Some on the Committee will look askance at the Commission’s broadband plans. They will see a plot to “regulate the Internet,” or to impose “burdensome” regulations on the poor, understaffed telephone and cable companies. Neither of those accusations is true, of course.
One hopes that others on the Committee will be more enlightened, and more attuned to the predicament in which their constituents will find themselves as a result of the decision by the U.S. Appeals Court for the D.C. Circuit on April 6. That ruling found that the Commission exceeded its authority when it found that Comcast violated the Commission’s Open Internet principles. The FCC relied in its Comcast ruling on its authority under the nebulous Title I of the Communications Act. The FCC in 2005 had ruled that cable modem service should be classified there, and later ruled that telephone company digital services, like DSL, should be reclassified to Title I from the traditional Title II.
As the Commission ruled in 2005 when it made the shift: “Consistent with the Supreme Court’s opinion in NCTA v. Brand X, we determine that facilities-based wireline broadband Internet access service is an information service. Facilities-based wireline broadband Internet access service providers are no longer required to separate out and offer the wireline broadband transmission component (i.e., transmission in excess of 200 kilobits per second (kbps) in at least one direction) of wireline broadband Internet access services as a stand-alone telecommunications service under Title II…” My colleague Harold Feld has a more learned take on what is Title II and what isn’t.
As FCC General Counsel Austin Schlick wrote in his blog, key parts of the plan are at risk, including the FCC’s authority over the Universal Service Fund, which keeps telephone rates down for rural subscribers through a subsidy administered by the FCC. Senators from rural states, or state with many rural areas, should take note.
In addition, noted telecommunications attorney Colleen Boothby told an FCC workshop earlier today (Tues.) that the Comcast ruling could also create another problem for the FCC. At a workshop on information collection, Boothby noted that she represents big business customers who want to monitor performance of their telecommunications. However, as much as she wanted to applaud the National Broadband Plan’s recommendations to collect more data, Boothby said she is “concerned that the Commission’s authority to do that, especially after the Comcast decision, may be compromised. The Commission should think about moving to a Title II basis for collecting some of this information.” (If you are following along in the video, it’s at 87:55 of the workshop.)

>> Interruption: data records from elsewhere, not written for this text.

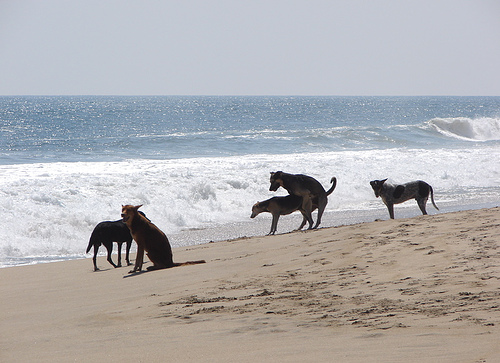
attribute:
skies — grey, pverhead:
[92, 24, 432, 99]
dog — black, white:
[366, 173, 439, 223]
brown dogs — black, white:
[85, 169, 440, 273]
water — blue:
[8, 87, 498, 268]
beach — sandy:
[0, 201, 498, 361]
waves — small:
[141, 112, 498, 146]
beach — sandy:
[0, 188, 479, 361]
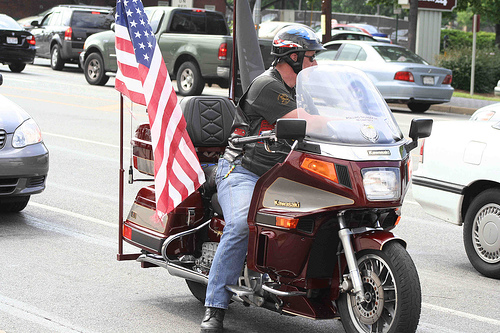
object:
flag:
[112, 1, 207, 227]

Boothby makes an excellent point. There are many, many aspects of telecommunications that will be affected by the Comcast ruling. By putting Internet access, and broadband services generally, back under Title II, the Commission can bring some certainty and stability to those who depend on broadband service. Consumers need protection. The Commission needs information. Public safety, broadband deployment and many other aspects of the new digital age are in the balance. There is no need for burdensome rules, but there is a need to treat broadband like what it has become – a telecommunications service.